Curcumin is a potent inhibitor of the transcription factor activator protein-1 which plays an essential role in osteoclastogenesis. However, the effects of curcumin on bone metabolism have not been clarified in vivo. We reported herein the inhibitory effects of curcumin on the stimulated osteoclastic activity in insulin-dependent diabetes mellitus using rats with streptozotocin-induced diabetes. A dietary supplement of curcumin reversed the increase in levels of activity and mRNA of tartrate-resistant acid phosphatase (TRAP) and cathepsin K to control values. A histochemical analysis showed that the increase in TRAP-positive cells in the distal femur of the diabetic rats was reduced to the control level by the supplement. These results suggested that curcumin reduced diabetes-stimulated bone resorptive activity and the number of osteoclasts. When bone marrow cells were cultured with macrophage colony stimulating factor and receptor activator NF-kappaB ligand (RANKL), the increased activity to form TRAP-positive multinucleated cells and the increased levels of mRNA and protein of c-fos and c-jun in the cultured cells from diabetic rats decreased to control levels in the curcumin-supplemented rats. Similarly, the increased expression of c-fos and c-jun in the distal femur of the diabetic rats was significantly reduced by the supplement. These results suggested that curcumin suppressed the increased bone resorptive activity through the prevention of osteoclastogenesis associated with inhibition of the expression of c-fos and c-jun in the diabetic rats.

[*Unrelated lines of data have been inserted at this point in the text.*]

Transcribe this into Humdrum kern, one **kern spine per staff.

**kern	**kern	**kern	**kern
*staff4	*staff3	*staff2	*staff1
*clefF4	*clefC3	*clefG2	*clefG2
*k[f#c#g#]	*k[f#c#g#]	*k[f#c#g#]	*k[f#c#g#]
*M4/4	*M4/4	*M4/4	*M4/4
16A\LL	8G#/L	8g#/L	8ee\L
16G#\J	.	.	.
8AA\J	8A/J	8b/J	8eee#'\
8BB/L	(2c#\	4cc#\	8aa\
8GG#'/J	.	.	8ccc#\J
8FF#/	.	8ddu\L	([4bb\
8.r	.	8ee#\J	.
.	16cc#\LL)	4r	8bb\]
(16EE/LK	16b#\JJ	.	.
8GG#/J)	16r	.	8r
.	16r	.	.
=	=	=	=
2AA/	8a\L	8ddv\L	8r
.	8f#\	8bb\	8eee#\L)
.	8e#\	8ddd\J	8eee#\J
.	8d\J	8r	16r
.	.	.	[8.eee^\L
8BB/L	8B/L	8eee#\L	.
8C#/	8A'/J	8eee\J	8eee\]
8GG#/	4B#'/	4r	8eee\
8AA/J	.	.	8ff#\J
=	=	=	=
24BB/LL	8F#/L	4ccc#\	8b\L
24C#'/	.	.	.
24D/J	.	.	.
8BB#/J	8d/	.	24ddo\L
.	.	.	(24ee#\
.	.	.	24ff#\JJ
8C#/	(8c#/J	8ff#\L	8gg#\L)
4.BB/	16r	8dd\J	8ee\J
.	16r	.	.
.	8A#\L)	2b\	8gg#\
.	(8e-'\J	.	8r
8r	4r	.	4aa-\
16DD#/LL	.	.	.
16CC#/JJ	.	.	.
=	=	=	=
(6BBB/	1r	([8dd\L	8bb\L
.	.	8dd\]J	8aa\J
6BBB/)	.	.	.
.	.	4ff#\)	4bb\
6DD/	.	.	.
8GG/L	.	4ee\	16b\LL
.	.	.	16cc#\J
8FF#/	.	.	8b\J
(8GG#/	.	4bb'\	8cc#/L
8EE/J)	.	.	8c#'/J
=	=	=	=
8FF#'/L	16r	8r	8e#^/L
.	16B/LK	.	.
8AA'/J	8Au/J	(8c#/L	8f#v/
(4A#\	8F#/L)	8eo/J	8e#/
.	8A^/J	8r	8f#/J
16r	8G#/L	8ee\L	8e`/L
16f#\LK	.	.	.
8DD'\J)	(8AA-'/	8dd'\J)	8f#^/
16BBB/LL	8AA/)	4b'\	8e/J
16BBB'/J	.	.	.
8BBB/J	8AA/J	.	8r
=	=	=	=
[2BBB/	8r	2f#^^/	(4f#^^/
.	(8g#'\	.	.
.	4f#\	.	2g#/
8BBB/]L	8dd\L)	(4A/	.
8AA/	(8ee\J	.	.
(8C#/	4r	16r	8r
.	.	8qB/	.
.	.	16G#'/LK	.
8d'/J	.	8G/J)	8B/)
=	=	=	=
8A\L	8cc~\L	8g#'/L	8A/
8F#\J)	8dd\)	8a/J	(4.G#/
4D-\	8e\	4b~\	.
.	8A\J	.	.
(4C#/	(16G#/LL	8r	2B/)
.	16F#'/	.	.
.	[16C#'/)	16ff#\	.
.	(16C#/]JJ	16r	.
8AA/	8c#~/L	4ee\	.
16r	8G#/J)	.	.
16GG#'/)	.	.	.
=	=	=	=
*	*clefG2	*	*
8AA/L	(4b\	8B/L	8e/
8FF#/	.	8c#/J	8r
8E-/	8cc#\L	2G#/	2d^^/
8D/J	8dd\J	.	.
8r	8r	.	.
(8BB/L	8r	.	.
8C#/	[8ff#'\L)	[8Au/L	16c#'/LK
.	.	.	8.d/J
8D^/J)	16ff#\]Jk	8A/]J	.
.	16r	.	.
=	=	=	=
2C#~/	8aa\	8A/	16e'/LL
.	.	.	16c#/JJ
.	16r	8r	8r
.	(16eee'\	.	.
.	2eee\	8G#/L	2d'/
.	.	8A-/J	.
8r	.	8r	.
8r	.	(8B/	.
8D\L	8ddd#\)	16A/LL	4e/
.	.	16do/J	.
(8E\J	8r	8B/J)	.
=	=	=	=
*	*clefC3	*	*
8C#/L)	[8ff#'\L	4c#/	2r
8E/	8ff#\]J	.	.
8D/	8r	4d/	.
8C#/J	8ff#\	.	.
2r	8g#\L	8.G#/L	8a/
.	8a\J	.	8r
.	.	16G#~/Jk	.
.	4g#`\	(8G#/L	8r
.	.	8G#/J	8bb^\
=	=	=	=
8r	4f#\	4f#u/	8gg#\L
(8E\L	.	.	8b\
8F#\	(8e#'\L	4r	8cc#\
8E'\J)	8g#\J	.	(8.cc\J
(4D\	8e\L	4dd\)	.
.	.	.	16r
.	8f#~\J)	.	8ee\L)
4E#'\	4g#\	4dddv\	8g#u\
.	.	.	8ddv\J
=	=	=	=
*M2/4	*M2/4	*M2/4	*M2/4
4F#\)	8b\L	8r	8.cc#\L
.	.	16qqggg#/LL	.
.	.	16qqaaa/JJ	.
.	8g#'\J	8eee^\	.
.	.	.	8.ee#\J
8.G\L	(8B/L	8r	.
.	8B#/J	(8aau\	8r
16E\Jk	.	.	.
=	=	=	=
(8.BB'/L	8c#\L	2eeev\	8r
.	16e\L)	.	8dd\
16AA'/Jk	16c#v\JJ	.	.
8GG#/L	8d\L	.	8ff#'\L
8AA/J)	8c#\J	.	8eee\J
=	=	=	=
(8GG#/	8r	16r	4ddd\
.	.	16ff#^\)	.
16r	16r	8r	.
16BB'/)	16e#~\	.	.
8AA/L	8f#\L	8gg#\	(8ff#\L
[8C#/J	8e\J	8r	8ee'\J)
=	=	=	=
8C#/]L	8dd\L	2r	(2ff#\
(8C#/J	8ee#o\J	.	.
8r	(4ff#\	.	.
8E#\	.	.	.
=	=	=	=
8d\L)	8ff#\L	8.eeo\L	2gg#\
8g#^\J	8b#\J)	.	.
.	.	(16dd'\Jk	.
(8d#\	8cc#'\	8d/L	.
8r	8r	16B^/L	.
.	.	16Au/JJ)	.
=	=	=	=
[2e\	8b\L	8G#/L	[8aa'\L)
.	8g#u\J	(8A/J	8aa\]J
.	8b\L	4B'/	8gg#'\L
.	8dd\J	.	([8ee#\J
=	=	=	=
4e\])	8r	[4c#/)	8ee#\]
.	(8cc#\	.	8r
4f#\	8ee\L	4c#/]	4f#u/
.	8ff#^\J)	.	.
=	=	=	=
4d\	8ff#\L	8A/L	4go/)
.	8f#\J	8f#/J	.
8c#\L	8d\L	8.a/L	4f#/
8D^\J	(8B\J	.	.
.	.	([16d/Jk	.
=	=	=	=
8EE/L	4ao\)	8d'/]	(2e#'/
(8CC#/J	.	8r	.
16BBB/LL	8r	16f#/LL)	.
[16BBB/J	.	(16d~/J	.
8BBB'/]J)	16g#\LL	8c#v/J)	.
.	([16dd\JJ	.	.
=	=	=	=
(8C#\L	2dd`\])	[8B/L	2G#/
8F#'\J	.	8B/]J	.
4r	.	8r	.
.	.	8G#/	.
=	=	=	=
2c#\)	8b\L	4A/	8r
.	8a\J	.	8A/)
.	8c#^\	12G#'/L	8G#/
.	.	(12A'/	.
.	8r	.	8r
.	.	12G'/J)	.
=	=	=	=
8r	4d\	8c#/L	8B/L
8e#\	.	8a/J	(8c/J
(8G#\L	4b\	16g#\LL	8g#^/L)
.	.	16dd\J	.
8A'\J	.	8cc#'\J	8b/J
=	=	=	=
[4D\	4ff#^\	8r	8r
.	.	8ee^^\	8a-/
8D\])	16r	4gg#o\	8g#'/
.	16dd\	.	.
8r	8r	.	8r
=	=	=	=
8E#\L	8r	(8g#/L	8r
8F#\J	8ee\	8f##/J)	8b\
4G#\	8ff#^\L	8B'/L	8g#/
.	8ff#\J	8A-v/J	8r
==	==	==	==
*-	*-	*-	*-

Increased cathepsin K and tartrate-resistant acid phosphatase expression in bone of streptozotocin-induced diabetic rats.

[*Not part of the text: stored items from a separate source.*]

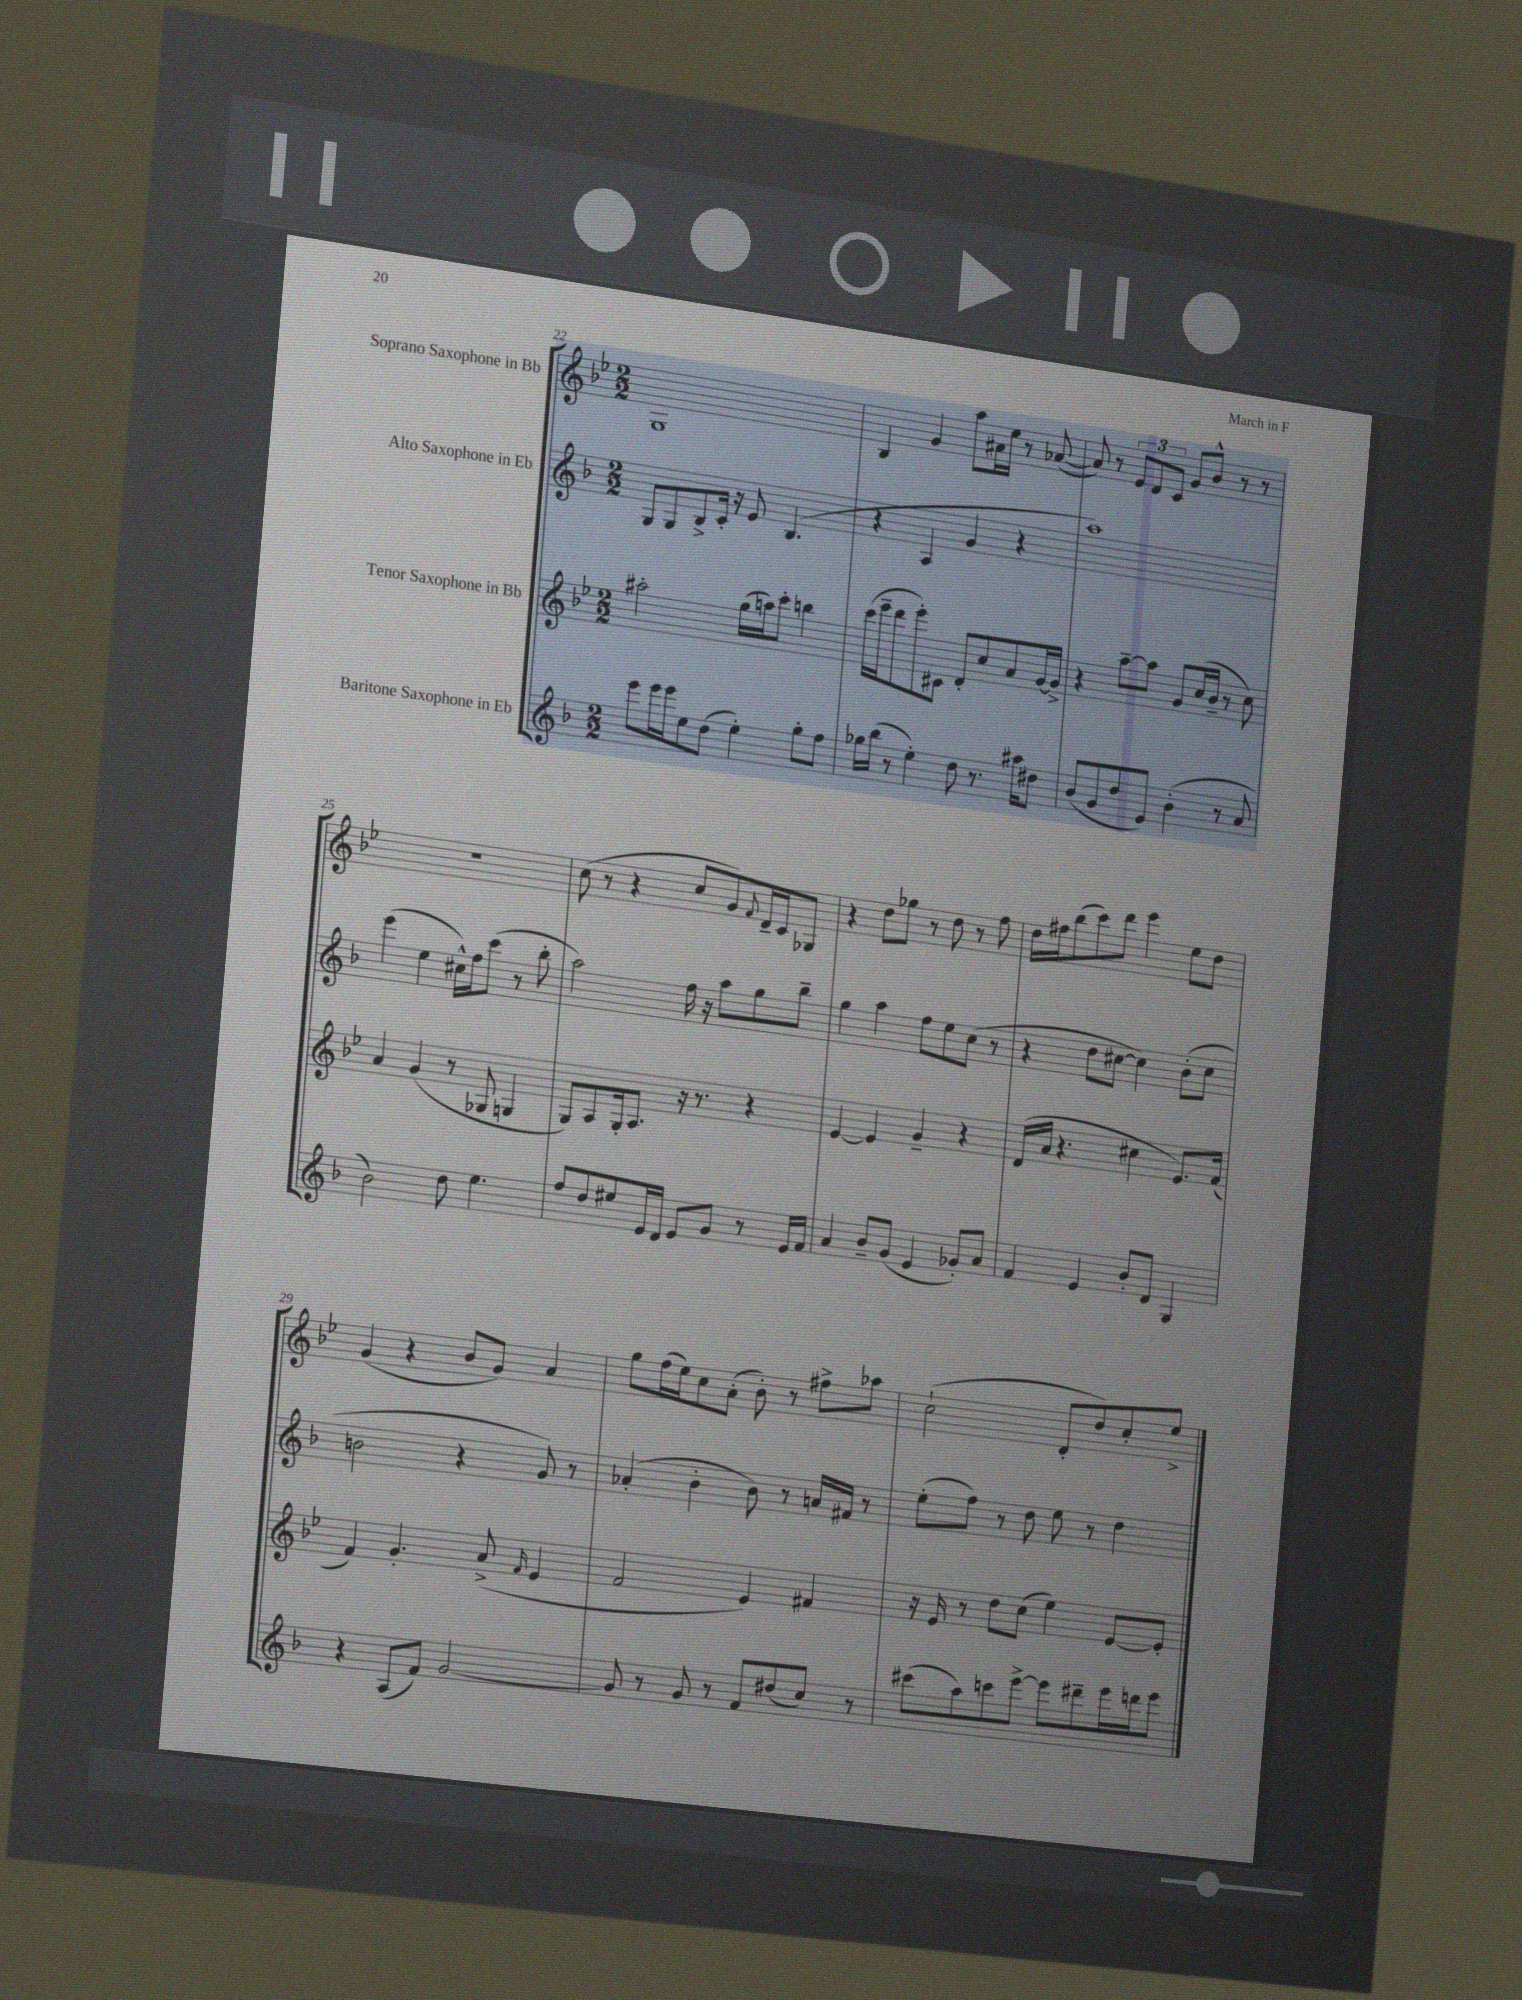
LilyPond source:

<<
\new StaffGroup <<
\new Staff = "s0" \with { instrumentName = "Soprano Saxophone in Bb" } {
    \clef treble \key bes \major \numericTimeSignature \time 2/2
    g1 |
    bes4 g'4 a''8 ais'16 ees''16 r8 aes'8~( |
    aes'8) r8 \tuplet 3/2 { ees'8 d'8 c'8 } g'8 bes'8-^ r8 r8 |
    r1 |
    c''8( r8 r4 c''8 g'8) \appoggiatura { f'8 } d'16-- c'16 ges8 |
    r4 d''8 ges''8 r8 d''8 r8 f''8 |
    d''16 fis''16 bes''8( c'''8) d'''8 ees'''4 ees''8 d''8 |
    g'4( r4 bes'8 g'8) a'4 |
    g''8 f''16( ees''16) c''8 a'8-.( bes'8-.) r8 fis''8-> aes''8 |
    c''2-!( d'8-. d''8) c''8-. ees''8-> \bar "|." |
}
\new Staff = "s1" \with { instrumentName = "Alto Saxophone in Eb" } {
    \clef treble \key f \major \numericTimeSignature \time 2/2
    g8 g8 bes8-> c'16-. r16 e'8 bes4.( |
    r4 a4 g'4 r4 |
    a''1) |
    e'''4( e''4 cis''16-^) f''16 c'''8( r8 bes''8-. |
    a''2) f''16 r16 a''8 g''8 bes''8-- |
    g''4 a''4 f''8 e''8 c''8( r8 |
    r4 d''8 cis''8~ cis''4) bes'8-.( cis''8 |
    b'2 r4 g'8) r8 |
    aes'4-.( bes'4-. bes'8) r8 a'16 fis'16 r8 |
    e''8-.( f''8) r8 d''8 e''8 r8 d''4 \bar "|." |
}
\new Staff = "s2" \with { instrumentName = "Tenor Saxophone in Bb" } {
    \clef treble \key bes \major \numericTimeSignature \time 2/2
    ais''2-. g''16( a''16) c'''8-. b''4 |
    c'''16( ees'''16-- d'''8 ees'''8-.) cis'8 d'8-. c''8 a'8 g'16~ g'16-> |
    r4 a''8~-- a''8 g'8 c''16( bes'16-- r8 c''8) |
    a'4 g'4( r8 ges8 g4 |
    g8) a8 g16-. a8. r16 r8. r4 |
    ees'4~ ees'4 g'4-- r4 |
    d'16( a'16 r4. cis''4 ees'8.) f'16( |
    f'4) g'4.-. a'8->( \grace { f'16 } ees'4 |
    f'2 ees'4) fis'4 |
    r16 ees'16 r8 d''8 c''8( ees''4) ees'8~ ees'8-. \bar "|." |
}
\new Staff = "s3" \with { instrumentName = "Baritone Saxophone in Eb" } {
    \clef treble \key f \major \numericTimeSignature \time 2/2
    e'''8 e'''16 e'''16 e''8 d''8( e''4-.) g''8-. f''8 |
    ges''16 bes''16( r8 e''4-.) d''8 r8. ais''16 dis''8 |
    bes'8( g'8 d''8 e'8) bes'4-.( r8 a'8 |
    bes'2) d''8 e''4. |
    f''8 d''8 eis''8 e'16 d'16 e'8 g'8 r8 e'16 f'16 |
    a'4 bes'8-- g'8( e'4 ges'8-.) a'8 |
    f'4 e'4 bes'8-. d'8 g4 |
    r4 a8( f'8) g'2~ |
    g'8 r8 g'8 r8 f'8 dis''8( c''8) r8 |
    cis'''8( a''8) c'''8 e'''8~-> e'''8 dis'''8-- e'''16 d'''16 e'''8 \bar "|." |
}
>>
>>
\layout { \context { \Score currentBarNumber = #22 } }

The effect of insulin-dependent diabetes mellitus (IDDM) on bone metabolism was evaluated using the streptozotocin (STZ)-induced diabetic rat 1 week after the induction of diabetes. The urinary excretion of cross-linked N-telopeptides of type I collagen (NTx) and deoxypyridinoline (Dpd) in diabetic rats increased to 3.6-fold and 1.2-fold the control level, respectively. The amount of hydroxyproline and calcium in the distal femur of diabetic rats significantly decreased to 76% and 90% of the control, respectively. The levels of serum osteocalcin and alkaline phosphatase (ALP) activity in the distal femur of the diabetic rats were significantly reduced to about 40% and 70% of the control levels, respectively. The decrease in the expression osteocalcin was observed in distal femur of the diabetic rats, although the level of ALP mRNA was unchanged. The activity and the mRNA level of tartrate-resistant acid phosphatase (TRAP) increased to 1.5- and 2.3-fold the control level, respectively, in distal femur of the diabetic rats. The activity, protein, and mRNA levels of cathepsin K of diabetic rats also elevated to about 2-, 2.3-, and 2-fold the control levels, respectively. These results suggest that IDDM contributes to bone loss through changes in gene expression of TRAP and cathepsin K in osteoclasts as well as osteocalcin in osteoblasts resulting in increased bone resorptive activity and decreased bone formation.